Des attaques aériennes ont frappé samedi soir Dnipro dans le centre de l'Ukraine, tuant une fillette de deux ans et blessant 22 personnes, et dimanche un aérodrome du centre du pays, selon les autorités ukrainiennes. Le président Volodymyr Zelensky a accusé les Russes d'avoir "attaqué la ville" de Dnipro et affirmé que d'autres victimes restaient prisonnières des décombres de deux immeubles d'habitations.

Les frappes aériennes russes au-dessus de l'Ukraine se sont intensifiées ces dernières semaines, tout comme des incursions ukrainiennes en Russie.Depuis des mois, Kiev affirme se préparer à une offensive majeure contre les forces d'occupation de Moscou dans le but de reconquérir les territoires perdus depuis l'invasion russe de février 2022.

La frappe de samedi a détruit deux bâtiments d'un quartier résidentiel de Dnipro, ainsi que dix maisons, un magasin et une conduite de gaz, selon le gouverneur de la région de Dnipro, Serhiy Lysak. "Dans la nuit, le corps d'une fille a été récupéré sous les décombres d'une maison" du quartier de Pidhorodnenska, "elle venait d'avoir deux ans", a-t-il posté dimanche sur le réseau social Telegram.

En outre, "22 personnes ont été blessées, dont cinq enfants", a-t-il ajouté dans son dernier bilan de l'attaque du quartier de Dnipro. Sur ces enfants, "les médecins estiment que l'état de trois garçons est grave. Ils sont en salle d'opération".

Sur Facebook, le président ukrainien a posté une vidéo montrant des secouristes en train de fouiller des décombres, au son de marteaux piqueurs. "Une fois de plus, la Russie prouve qu'elle est un Etat terroriste. Les Russes porteront la responsabilité de tout ce qui est commis contre notre Etat et notre peuple", a-t-il fustigé.

Deux morts côté russe

Dimanche, les autorités ukrainiennes ont aussi annoncé qu'un aérodrome avait été touché par une frappe russe près de la ville de Kropyvnytskyï dans le centre du pays. "Six missiles et cinq drones d'attaque" ont été lancés par les forces russes, a déclaré à la télévision un porte-parole de l'armée de l'Air ukrainienne, Youriï Ignat. "Malheureusement, ils n'ont pas tous été détruits.
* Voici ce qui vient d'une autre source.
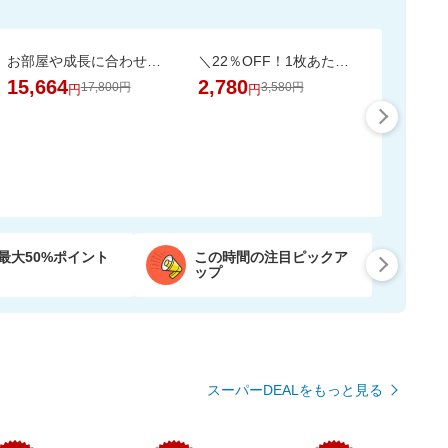
お部屋や成長に合わせて7通りに使える、多機能ベビーサークル
＼22％OFF！1枚あたり19円～／ふわもちタッチ！Genki！パンツ 3個セット
15,664
2,780
17,800円
3,580円
円
円
最大50%ポイント
この時間の注目ピックア
ップ
スーパーDEALをもっと見る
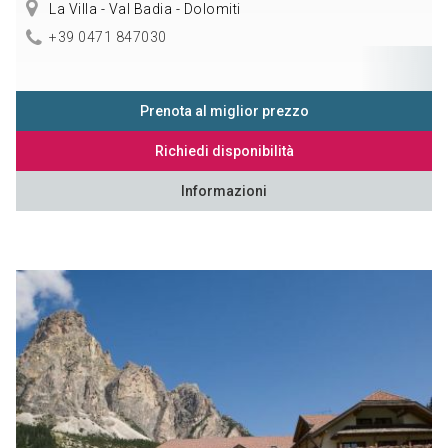
La Villa - Val Badia - Dolomiti
+39 0471 847030
Prenota al miglior prezzo
Richiedi disponibilità
Informazioni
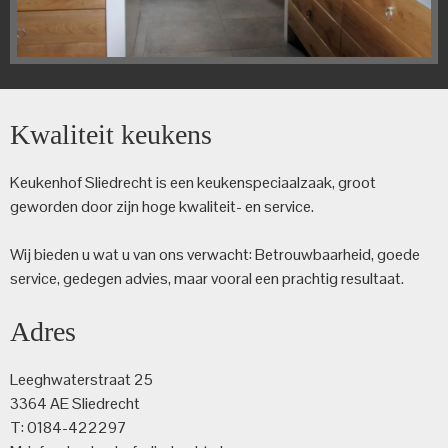
Kwaliteit keukens
Keukenhof Sliedrecht is een keuken­speciaalzaak, groot
geworden door zijn hoge kwaliteit- en service.
Wij bieden u wat u van ons verwacht: Betrouwbaarheid, goede
service, gedegen advies, maar vooral een prachtig resultaat.
Adres
Leeghwaterstraat 25
3364 AE Sliedrecht
T: 0184-422297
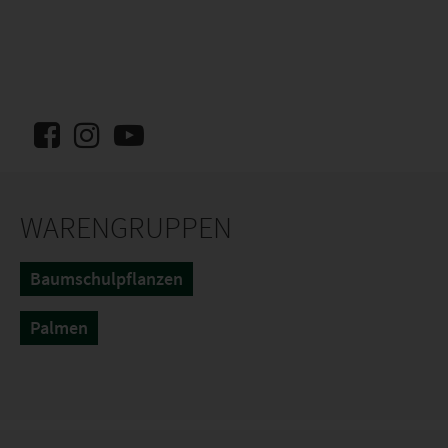
WARENGRUPPEN
Baumschulpflanzen
Palmen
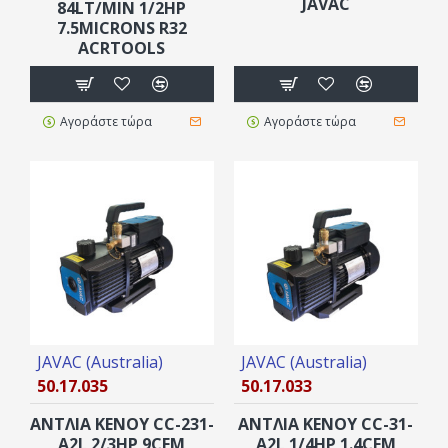
JAVAC
84LT/MIN 1/2HP
7.5MICRONS R32
ACRTOOLS
Αγοράστε τώρα
Αγοράστε τώρα
JAVAC (Australia)
JAVAC (Australia)
50.17.035
50.17.033
ΑΝΤΛΙΑ ΚΕΝΟΥ CC-231-
ΑΝΤΛΙΑ ΚΕΝΟΥ CC-31-
A2L 2/3HP 9CFM
A2L 1/4HP 1.4CFM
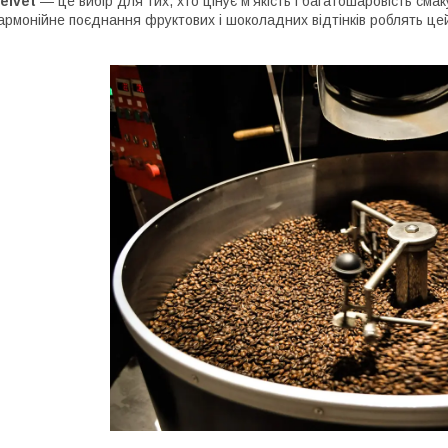
elvet
— це вибір для тих, хто цінує м’якість і багатошаровість сма
армонійне поєднання фруктових і шоколадних відтінків роблять цей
Sur les six (missiles), quatre ont été détruits par la défense aérienne et deux ont frappé l'aérodrome près de Kropyvnytskyï", a-t-il ajouté.
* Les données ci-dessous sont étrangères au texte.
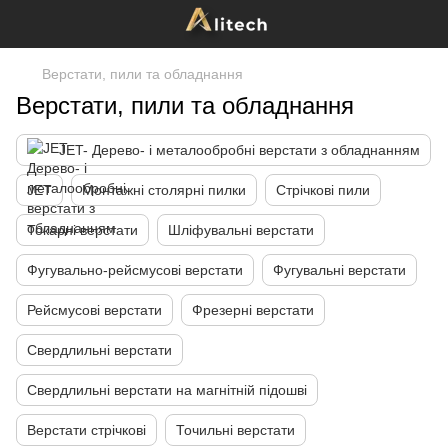
Верстати, пили та обладнання
Верстати, пили та обладнання
JET- Дерево- і металообробні верстати з обладнанням
JET
Монтажні столярні пилки
Стрічкові пили
Токарні верстати
Шліфувальні верстати
Фугувально-рейсмусові верстати
Фугувальні верстати
Рейсмусові верстати
Фрезерні верстати
Свердлильні верстати
Свердлильні верстати на магнітній підошві
Верстати стрічкові
Точильні верстати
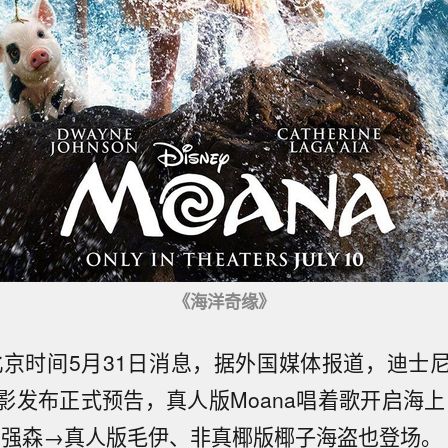
《海洋奇缘》
北京时间5月31日消息，据外国媒体报道，迪士
影发布正式预告，真人版Moana唱着歌开启海上
石强森→真人版毛伊、非真椰版椰子海盗也登场。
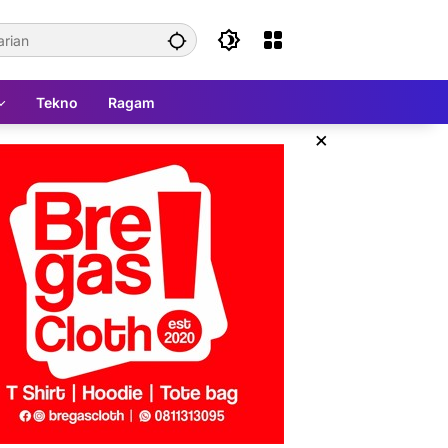
Tekno
Ragam
×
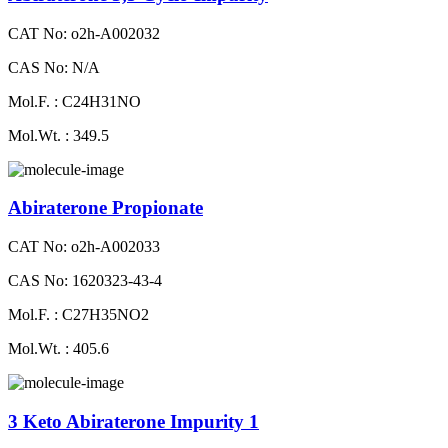
CAT No: o2h-A002032
CAS No: N/A
Mol.F. : C24H31NO
Mol.Wt. : 349.5
Abiraterone Propionate
CAT No: o2h-A002033
CAS No: 1620323-43-4
Mol.F. : C27H35NO2
Mol.Wt. : 405.6
3 Keto Abiraterone Impurity 1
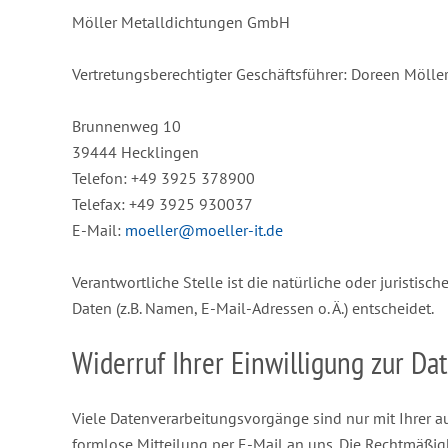
Möller Metalldichtungen GmbH
Vertretungsberechtigter Geschäftsführer: Doreen Möller
Brunnenweg 10
39444 Hecklingen
Telefon: +49 3925 378900
Telefax: +49 3925 930037
E-Mail:
moeller@moeller-it.de
Verantwortliche Stelle ist die natürliche oder jurist
Daten (z.B. Namen, E-Mail-Adressen o. Ä.) entscheidet.
Widerruf Ihrer Einwilligung zur Da
Viele Datenverarbeitungsvorgänge sind nur mit Ihrer au
formlose Mitteilung per E-Mail an uns. Die Rechtmäßig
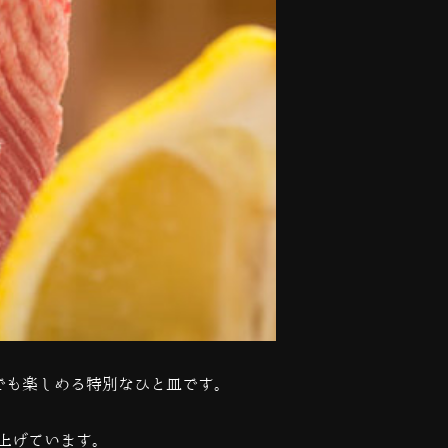
でも楽しめる特別なひと皿です。
上げています。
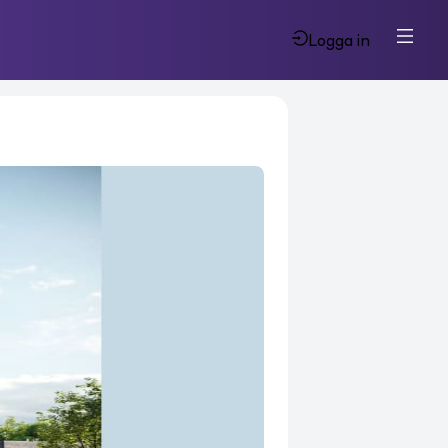
Logga in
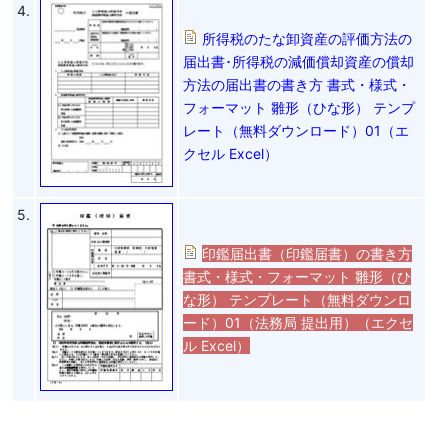
4.
所得税のたな卸資産の評価方法の
届出書･所得税の減価償却資産の償却
方法の届出書の書き方 書式・様式・
フォーマット 雛形（ひな形） テンプ
レート（無料ダウンロード）01（エ
クセル Excel）
5.
印鑑届出書（印鑑届書）の書き方
書式・様式・フォーマット 雛形（ひ
な形） テンプレート（無料ダウンロ
ード）01（法務局 提出用）（エクセ
ル Excel）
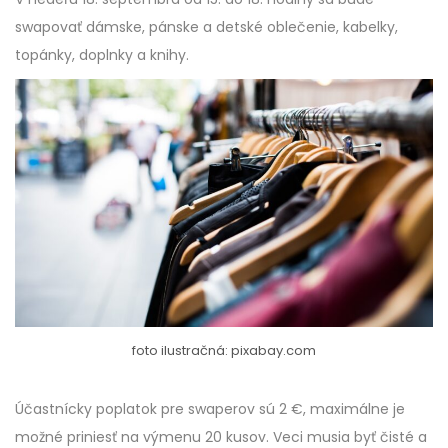
swapovať dámske, pánske a detské oblečenie, kabelky,
topánky, doplnky a knihy.
foto ilustračná: pixabay.com
Účastnícky poplatok pre swaperov sú 2 €, maximálne je
možné priniesť na výmenu 20 kusov. Veci musia byť čisté a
A Kiev, le chef de l'administration militaire locale avait déclaré au préalable que les défenses aériennes de la capitale avaient repoussé plusieurs missiles et drones dans la nuit. "Selon des informations préliminaires, aucune cible aérienne n'a atteint la capitale", a écrit dimanche Serhiy Popko sur le réseau social Telegram.

De l'autre côté de la frontière, des tirs d'obus ukrainiens ont tué deux personnes samedi à Belgorod, en Russie, a fait savoir le gouverneur local Vyacheslav Gladkov. Les villages frontaliers de cette région ont été frappés par des tirs d'artillerie sans précédent ces derniers jours, faisant sept morts au total cette semaine, selon des sources russes.

Certaines régions russes frontalières, en particulier celle de Belgorod, sont également touchées par des incursions armées. Ces dernières ont été revendiquées par des groupes se disant russes et combattant pour Kiev. Les autorités ukrainiennes nient toute implication. Ces derniers jours, les tirs d'artillerie ont poussé des milliers d'habitants à se réfugier à Belgorod, la capitale régionale. L'un d'entre eux, Evguéni Klioutchnikov, habitant de Chebekino, à 30 km de là, estime que sa ville ressemble désormais à une cité fantôme parsemée de cratères de bombes.

"Si le gouvernement ne nous aide pas à reconstruire et ne nous donne pas de logements, tous les habitants (de Chebekino) seront des sans-abris", a déclaré à l'AFP ce manutentionnaire rencontré en fin de semaine dans un centre d'hébergement de Belgorod. Le maire de cette ville, Valentin Demidov, a affirmé qu'environ 5.000 personnes fuyant les bombardements s'étaient enregistrées auprès des autorités.